How are Banks Using their Balance Sheets During the COVID Pandemic?
Nearly one year into the COVID-19 pandemic and economic collapse, let’s see how Small (SCB) Commercial Banks and Large (LCB) Commercial Banks have been using their balance sheet. The balance sheet changes reflect a variety of actions by customers, regulatory agencies, Congress and the Administration and bank management.
The data is from the weekly FRB H.8 Report. LCBs for this report are the largest twenty-five (25) commercial banks.
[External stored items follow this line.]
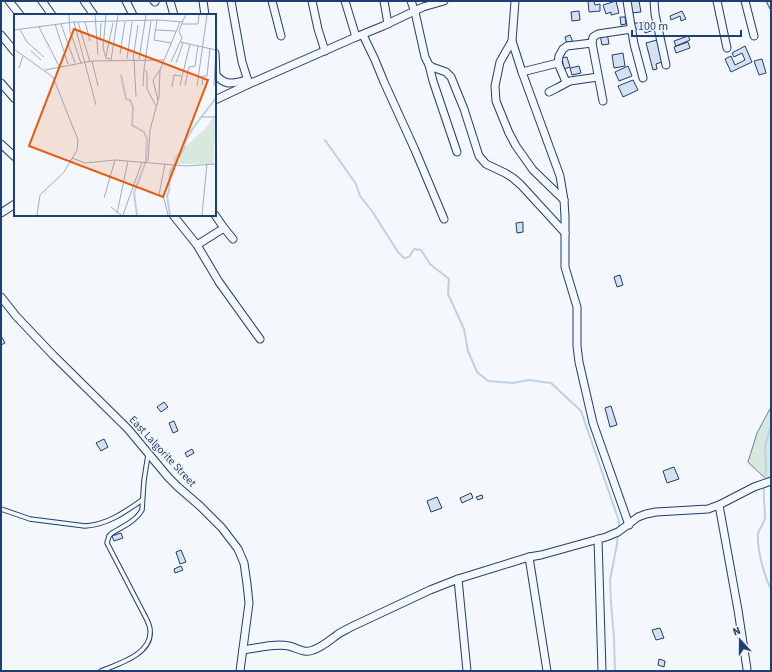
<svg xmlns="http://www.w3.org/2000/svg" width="772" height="672" font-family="'Source Sans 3',sans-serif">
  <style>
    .green { fill: #d7e8df; stroke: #687fa3 }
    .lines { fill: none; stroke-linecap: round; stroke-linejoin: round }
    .stream { stroke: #bed0e5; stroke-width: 2 }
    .building { fill: #d5e0f0; stroke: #1d3f73 }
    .lane-casing { stroke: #1d3f73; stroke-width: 5.5 }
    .street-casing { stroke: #1d3f73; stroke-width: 9 }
    .lane { stroke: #f4f7fb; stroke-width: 3.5 }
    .street { stroke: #f4f7fb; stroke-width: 7 }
    .labels { text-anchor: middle; stroke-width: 3; stroke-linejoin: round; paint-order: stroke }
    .street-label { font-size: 11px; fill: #1d3f73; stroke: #f4f7fb }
    .inset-river { fill: none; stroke: #bed0e5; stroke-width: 2 }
    .inset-road { fill: none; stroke: #9eadc5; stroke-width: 1 }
    .view { fill: #e8590c; fill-opacity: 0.15; stroke: #e8590c; stroke-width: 2 }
    .inset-edge { fill: none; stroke: #1d3f73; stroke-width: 2 }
  </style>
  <rect width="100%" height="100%" fill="#f4f7fb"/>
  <polygon class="green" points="771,407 771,481 768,481 748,462 757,433"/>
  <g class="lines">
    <g class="stream">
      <polyline points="325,140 356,184 360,196 372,211 398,252 404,258 409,257 414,249 421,250 430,264 449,279 448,294 464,329 468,351 477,372 488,381 513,383 529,380 551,383 581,411 619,521 619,529"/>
      <polyline points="765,481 766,467 765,447 771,425"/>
      <path d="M764 486C763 496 765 506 765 517 765 523 759 528 758 534 757 549 764 576 771 589"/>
      <polyline points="615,671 614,638 611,603 610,580 617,544 618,533"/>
    </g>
  </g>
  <g class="building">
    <polygon points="588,1 594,1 595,5 600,4 600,11 589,12"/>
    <polygon points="616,1 619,13 611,15 611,12 606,14 603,5"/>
    <polygon points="629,1 639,1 641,12 631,13"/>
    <polygon points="766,1 771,1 771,9 770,9"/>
    <polygon points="579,11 580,20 572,21 571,12"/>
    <polygon points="682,11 686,19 681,21 680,16 671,20 670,16"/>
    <polygon points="620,17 625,17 626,24 621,25"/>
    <polygon points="648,21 650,27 653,26 654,30 645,33 642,23"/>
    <polygon points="641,22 643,27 634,30 632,24"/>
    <polygon points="607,33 609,44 602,45 600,35"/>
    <polygon points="570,35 573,42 567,44 565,37"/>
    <polygon points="688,36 690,40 676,46 674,41"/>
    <polygon points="657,40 662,62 656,64 657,69 653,70 646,43"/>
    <polygon points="688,42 690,48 676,53 674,47"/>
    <polygon points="745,46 752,62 731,72 725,59 731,56 735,65 745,60 742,53 734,57 732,53"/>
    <polygon points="623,53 625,66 614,68 612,55"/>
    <polygon points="567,57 570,67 564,69 562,58"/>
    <polygon points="762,59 766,73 759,75 754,61"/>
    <polygon points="579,66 581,73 572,75 570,68"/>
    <polygon points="628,66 632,76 619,81 615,72"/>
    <polygon points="633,80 638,90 623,97 618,86"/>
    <polygon points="523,222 523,232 517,233 516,223"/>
    <polygon points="620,275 623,285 617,287 614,277"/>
    <polygon points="1,336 5,343 1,345"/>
    <polygon points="164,402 168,407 161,412 157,407"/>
    <polygon points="611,406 617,425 610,427 605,408"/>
    <polygon points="174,421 178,431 173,433 169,423"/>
    <polygon points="104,439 108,447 101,451 96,443"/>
    <polygon points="192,449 194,453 187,457 185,453"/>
    <polygon points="674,467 679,479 667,483 663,471"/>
    <polygon points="471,493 473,498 462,503 460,498"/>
    <polygon points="482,495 483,498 478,500 476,497"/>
    <polygon points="437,497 442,508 431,512 427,501"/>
    <polygon points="121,533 123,538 114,541 112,536"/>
    <polygon points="181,550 186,562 180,564 176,552"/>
    <polygon points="181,566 183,570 175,573 174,569"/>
    <polygon points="660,628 664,638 656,640 652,630"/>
    <polygon points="659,659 665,661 664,667 658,665"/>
  </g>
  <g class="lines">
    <defs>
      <g id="lane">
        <path d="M1 509 30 519 85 526C107 525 125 512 142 500"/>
        <path d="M101 671C118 664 153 654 150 630 150 626 148 622 146 618L107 543 109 536 112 533C122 527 136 521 142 510L144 480 148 455"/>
      </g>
      <g id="street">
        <polyline points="9,1 20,15"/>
        <polyline points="42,1 52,15"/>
        <polyline points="84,1 94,15"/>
        <polyline points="126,1 133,15"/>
        <polyline points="154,1 155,2"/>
        <polyline points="170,1 174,15"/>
        <polyline points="203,1 205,15"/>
        <polyline points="231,1 242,62 249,84"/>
        <polyline points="272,1 281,36"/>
        <polyline points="312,1 318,29 325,51"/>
        <polyline points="345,1 356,37"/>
        <polyline points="384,1 388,24"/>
        <polyline points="411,1 415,12 425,57 429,65 432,67 446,72 451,77 464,109 479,156 486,164 505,173 513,178 521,185 565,233"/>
        <polyline points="515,1 512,41 500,62 495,86 496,101 509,133 516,146 533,170 564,200"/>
        <polyline points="627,1 634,44 643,78"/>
        <polyline points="654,1 655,14 666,65"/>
        <polyline points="717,1 727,48"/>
        <polyline points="745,1 754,36"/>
        <polyline points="1,35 15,52"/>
        <polyline points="363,35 375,60 384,82 415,150 444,219"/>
        <polyline points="512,41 522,72 560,176 564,200 565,217 565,267 577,307 577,346 579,362 593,423 629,525"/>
        <polyline points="215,53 216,75"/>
        <polyline points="429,65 433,81 457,152"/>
        <polyline points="522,72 558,63"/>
        <path d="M215 74C226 87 232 83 248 80"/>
        <polyline points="566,82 558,63 559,56 563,49 567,46 592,43"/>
        <polyline points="1,83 15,99"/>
        <polyline points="549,92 557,88 570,81 598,77"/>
        <polyline points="215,100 249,84 356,37 383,26 423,7 444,1"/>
        <polyline points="603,101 592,43 593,37 598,34 632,29"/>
        <polyline points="1,144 15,157"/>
        <polyline points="1,213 15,204"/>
        <polyline points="173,215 197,245 219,282 260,339"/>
        <polyline points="215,215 224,228 233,239"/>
        <polyline points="197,245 224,228"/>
        <polyline points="1,297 16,316 53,355 128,429 168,477 178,487 200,506 222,528 238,549 244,563 247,584 249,603 240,671"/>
        <polyline points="719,505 738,610 747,669"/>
        <polyline points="598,539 602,671"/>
        <polyline points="529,557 547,671"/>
        <polyline points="458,579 467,671"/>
        <path d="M243 650C257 648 275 643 289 646 298 648 304 654 313 650 322 647 330 640 337 635 341 632 346 630 351 627L430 590 458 579 529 557 541 555 606 537 618 532 638 517 646 514 656 512 708 509 719 505 754 487 771 481"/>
      </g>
    </defs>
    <use href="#lane" class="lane-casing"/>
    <use href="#street" class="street-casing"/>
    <use href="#lane" class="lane"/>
    <use href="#street" class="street"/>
  </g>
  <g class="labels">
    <g class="street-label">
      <text transform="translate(163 451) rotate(47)" y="4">East Lalgorite Street</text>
    </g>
  </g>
  <g transform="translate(14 14)">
    <rect width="202" height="202" fill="#f4f7fb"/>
    <path d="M202 99 199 150H161L159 145 162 141 192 114Z" fill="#d7e8df"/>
    <path class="inset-river" d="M107 61 112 85 116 86 119 93 118 111 130 118 133 125 132 147 120 179 123 201M156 201 153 181 155 178 156 158 171 133 170 130 179 114 202 84"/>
    <path class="inset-road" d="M55 1 56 17 67 49M81 1 84 41M92 1 89 34 92 44 96 45M143 6 140 26 157 29M137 7 130 55 133 58V75L142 92M60 8 82 91M64 8 76 48M71 8 76 27M41 10 54 50M47 10 61 49M168 10H184L185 1M25 13 45 52M0 16 60 8 145 6 168 8 172 1M6 16 13 28 30 43M142 16 162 17M86 26 87 9M166 28 202 36M0 35 39 63 64 126 63 136 50 158 26 181 23 201M17 37 27 46M106 40 111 8M92 42 99 9M113 45 118 8M119 45 124 11M120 45 122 83M125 45 132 1M97 46 104 1M78 47 84 72M157 48 168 24 165 17 169 7M162 49 169 29M5 54 9 42M31 56 78 47 150 46M166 71 176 30M171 71 175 53 181 52 184 32M188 71 189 62H193L196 34M129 72 130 55M183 72 193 1M200 72 202 34M158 73 160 61 167 62M144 86 139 66 146 56 166 8M187 103H202M58 144 71 149 101 146 172 152 202 150M134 147 136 116 145 83 146 56M145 181 151 150M149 181 154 201M90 184 101 146M97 193 107 201M103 199 114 147M109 201 128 148M188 201 193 150"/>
    <path class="view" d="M60 15 194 66 149 183 15 132Z"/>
    <rect width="202" height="202" class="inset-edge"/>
  </g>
  <rect width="772" height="672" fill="none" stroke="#1d3f73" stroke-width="4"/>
  <g transform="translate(740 640) rotate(339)" stroke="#f4f7fb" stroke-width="3" paint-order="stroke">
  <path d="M0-3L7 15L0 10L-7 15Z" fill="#1d3f73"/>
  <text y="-6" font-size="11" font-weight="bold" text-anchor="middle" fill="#1d3f73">N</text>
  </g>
  <path d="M632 30v6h109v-6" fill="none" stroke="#1d3f73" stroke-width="2"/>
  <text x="638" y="30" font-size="12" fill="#1d3f73" stroke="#f4f7fb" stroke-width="3" paint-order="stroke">100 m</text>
</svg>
The remainder (~5,000) are broadly designated as SCBs here.
Small Commercial Banks: Total Assets expanded by approximately $1 trillion, or 18%. On balance sheet loans grew $343 billion with the Payroll Protection Program (PPP) loans representing a substantial factor (through end of 2020, banks under $50 billion in total assets made $333 billion in PPP loans, according to the SBA). The Small Bank group held $111 billion more in agency MBS, continuing a trend favoring holdings of MBS over whole loans. Small Banks added $94 billion in other securities (i.e., not agency MBS or U.S. Treasuries). And the largest increase was in Cash, totaling $419 billion, to augment on balance sheet liquidity; comparable to their experience during the 2008-2009 Great Recession. Most of these cash balances were held at various Federal Reserve banks as excess reserves.
Large Commercial Banks (25 largest banks): Total Assets increased by $1.8 trillion, or 17%. Loans decreased by a net $(76) billion with declines in credit card, residential mortgages and C&I loans. This Large Bank group held $355 billion more in agency MBS, continuing a longer term trend favoring MBS over whole loans. Large Banks added $367 billion in U.S. Treasuries, in part to support collateral requirements relating to certain customer deposit inflows. As with SCBs, the largest increase for LCBs was in Cash, totaling $936 billion, to augment liquidity and comparable to their experience during the 2008-2009 Great Recession. Again most of these cash balances were held as excess reserves at various Federal Reserve banks.
Loans as % of Balance Sheet: Both Large Banks and Small Banks showed a decline in the ratio of total loans as a percent of total assets - comparable to that experienced during the Great Recession; but deeper for the Large Bank group. The simple conclusion that lending declined or slowed is not the full explanation. The cause for the decline in this ratio is more complex. Investment securities as percent of total assets are rising. With mortgage originations surging during this period of record low mortgage rates, whole loan originations are being sold into the secondary market and agency MBS (classified as Investments rather than loans) - much obtained directly through single-family lender swaps with Fannie Mae and Freddie Mac - are added to the balance sheet. Liquidity and risk-based capital objectives are driving this long term trend. Depositors are moving funds back into the banking system at rates much faster than loan demand can utilize these funds. And some of this deposit flow at Large Banks requires collateral; resulting in the expansion in holdings of U.S. Treasury securities. Cash holdings have risen as a liquidity response during this crisis and to meet LCR regulatory requirements for those large banks. And loan demand may have fallen off in certain categories - large customers taking advantage of low interest rates and a receptive corporate bond market and consumers paying down credit card balances- as well as lending terms may have tightened in other categories.
Cash as % of Balance Sheet: Banks across all sizes have elevated their cash balances as percent of total assets. This elevation started during the Great Recession and as bank regulators implemented new liquidity regulations and supervisory guidance and expectations. Year over year, Large Banks nearly doubled the percentage of total assets held in cash to 14.4%. Even the Small Bank group nearly doubled to 11.7%. Much of this cash is held as excess reserves at Federal Reserve banks.